[Instruções de trabalho]
1. Indique os filmes anteriores de Margarida Cordeiro e António Reis que o ensaio sobre Rosa de Areia menciona.
2. Dê seguimento ao ensaio sobre o filme Rosa de Areia, retomando-o logo após a última frase apresentada.

[Texto para leitura]
ROSA DE AREIA, António Reis & Margarida Cordeiro, 1989

por João Bénard da Costa


O crepúsculo inicial ou a aurora final


Um filme


Le temps s’en va, le temps
s’en va, ma Dame;
Las! Le temps non, mais nous
nous en allons

Pierre de Ronsard


Em Berlim, Fevereiro de 1989, Rosa de Areia, o último filme de Margarida Cordeiro e António Reis, teve estréia mundial. Já estamos por demais habituados a estas primeiras núpcias de filmes portugueses no estrangeiro para que o fato choque alguém. Devia chocar, mas não choca. Também não chocará quando daqui a bastante tempo (um ano? dois? três?) Rosa de Areia for finalmente distribuído em Portugal, eventualmente, até, primeiro na televisão (primeira também - honra seja feita - a apostar no filme) e só depois numa sala de cinema. Continuará a não chocar se o público deixar a dita sala às moscas. E chocará um bocadinho - mas não muito, é fait divers - se uma douta comissão - como sucedeu com Ana - vier a declarar ex cathedra que o filme não tem qualidade. Um dia, depois, eu sei. Mas também sei que a longo prazo estaremos todos mortos. E para nos ressuscitar só fica o filme.


Não quero ser ave agourenta. Queiram alguns (não é preciso invocar o Santo Nome em vão) que as coisas se passem de modo diferente e de modo diferente se passarão. Já alguns, só alguns, quiseram que o filme existisse (RTP, Secretaria de Estado da Cultura, Fundação Calouste Gulbenkian) e o filme existe. Mas, para ser inteiramente sincero, não creio, não creio que se vá além disso, nem que o filme seja recebido, em Portugal, de modo diverso do que o foram Jaime, Trás-os-Montes, Ana, os três sublimes filmes anteriores de Margarida Cordeiro e António Reis.


Neste pessimismo só eles me não acompanham. Os grandes visionários podem ter dúvidas, podem ter muitas noites de agonia, mas a sua fé move montanhas. E já é muito dissonante que eu comece este texto com tanto pessimismo. Por isso, a ele não torno. Porque vos vou falar de uma das grandes obras fundadoras e fundamentais que o cinema já nos deu. Perante ela, acreditamos que tudo pode estar ainda no início, esse início donde nos falam António Reis e Margarida Cordeiro.


Pegando no epígrafo de Ronsard, só nós é que nos vamos. O tempo não, o tempo não, minha senhora.


Tratar por tu o universo


Por isso, em Rosa de Areia, o tempo pode ser nenhum (rigorosamente indefinido como em tantos planos acontece), pode ser a Idade Média, o século XV, o século XVI, ou pode ser o tempo futuro, o tempo de que Carl Sagan nos fala noutro plano do filme. Por isso, também o termo plano é pobre e particularmente desajustado. Dizer plano-seqüência (e, na verdade, o filme é a soma e súmula de 97 planos a que se costuma chamar assim) não me ajuda, nem ajuda a entender a prodigiosa construção do filme. Porque não há diferença de significação e de significado, entre um plano de segundos de uma seara ondulante, ou de um campo de flores às vezes pacificado, e uma seqüência de quatro ou cinco minutos que narra uma história: o porco executado ao abrigo de uma prescrição mosaica; o relato da imolação pelo fogo de centenas de camponeses esfomeados; a história do pai que ressuscitou dos mortos para dar de beber à filha um vinho feito de sol, de poeiras e de chuva.

[Dados apresentados]

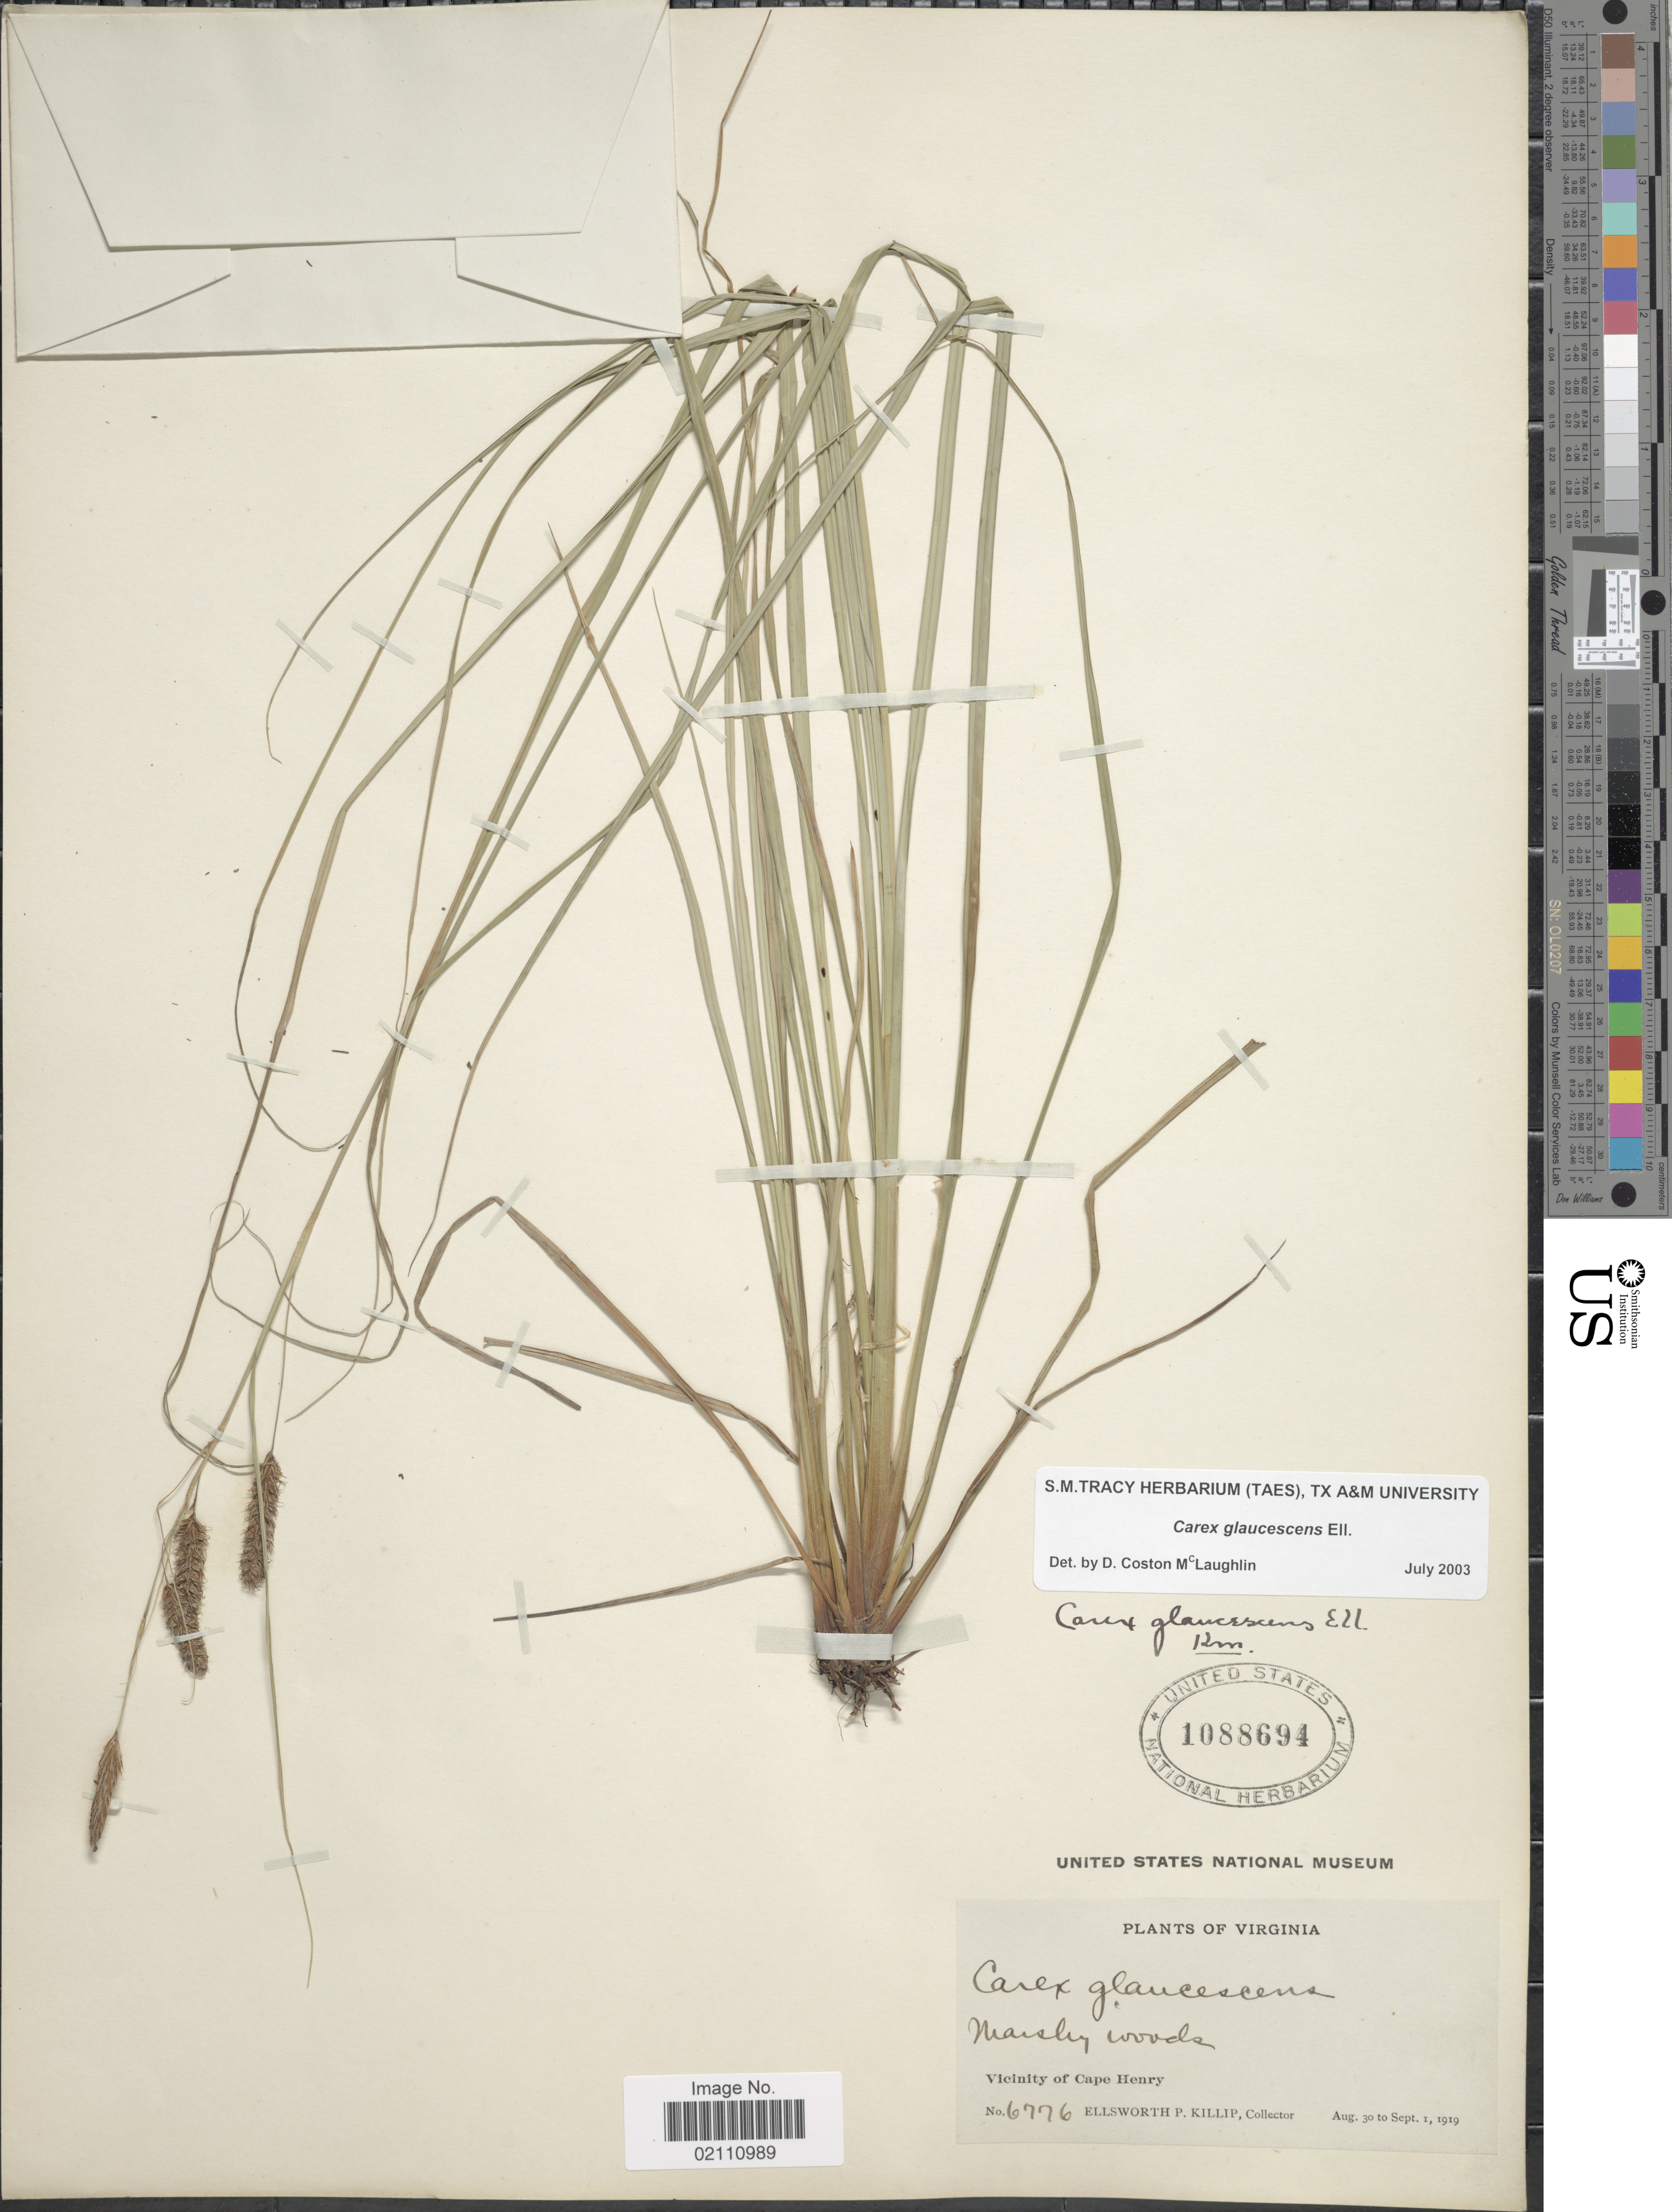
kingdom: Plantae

[Respostas esperadas]
1. Jaime, Trás-os-Montes e Ana.

2.
Precisamente depois do episódio da execução do porco, precisamente depois do plano que a ele se segue - o mais erótico e críptico do filme - onde vemos os carrascos, de tronco nu, moles de músculos arrancados a uma revisitação cottafaviana do peplum italiano, a lavarem-se do sangue do animal, precisamente depois, dizia eu, voltamos a ver as Parcas que desde o início nos conduziram nesta peregrinação. Estão junto a rochas e montes, como saliências deles e recitam um texto védico que nos pergunta para onde vão as meias-luas, para onde se apressam as virgens de diferentes rostos, porque nunca param as águas, porque nunca descansa o vento, porque nunca descansa o espírito. Que relação obscura existe entre o episódio anterior e esse plano (e já expliquei quão mal utilizo esses termos)? Pode responder-se que existe uma relação poética, como se pode chamar poema cinematográfico a todo o filme. Mas a palavra ou a expressão só não é redutora se a entendermos etimologicamente (no sentido da poiésis) e nos esquecermos de qualquer conotação com as definições pasolinianas de “cinema-poesia”. Não há cinema mais direto, menos subjetivo (mesmo que se pense na “subjetividade livre” de Pasolini) do que o cinema de Margarida Cordeiro e António Reis. Jamais os autores penetram na alma dos seus personagens (se existem personagens e se têm alma) adotando a sua psicologia ou a sua língua, para continuar a seguir a teoria do autor de Teorema.


Essa penetração, mesmo entre eles, parece impossível. No final, uma voz em off pergunta ou insinua que “é preciso, talvez, escolher um fio, ao acaso”. Obtém como resposta (ou como continuidade) que “a idéia destas histórias é tua, e não sou eu que vou interferir nelas”. E as últimas palavras do filme, junto à terra nua que fora também (pelo ecrã da parede) sua imagem inicial, dizem “e, no entanto, será que houve, jamais, alguma coisa, nalgum lugar, nalgum tempo?”.


Quem é o “tu” a que se atribui “a idéia destas histórias”? Quem é o “eu” que não vai interferir nelas?


Como Bachelard um dia escreveu (no prefácio à tradução francesa do Ich und Du, de Martin Buber), a questão é irrelevante quando transcende o substancialismo do primeiro pronome pessoal: “Que importam as flores e as árvores, o fogo e a pedra, se não amo e não tenho lar? É preciso ser dois - ou, pelo menos, ai de nós, ter sido dois - para compreender um céu azul, para invocar uma aurora. As coisas infinitas, como o céu, a floresta e a luz só acham nome no coração daquele que ama. A brisa das planuras, na sua doçura e mansidão, é o eco de um suspiro enternecido. Por isso, a alma humana, enriquecida por um amor eleito, anima as grandes coisas entre as pequenas. E pode tratar por tu o universo, porque conhece a embriaguez humana do tu”.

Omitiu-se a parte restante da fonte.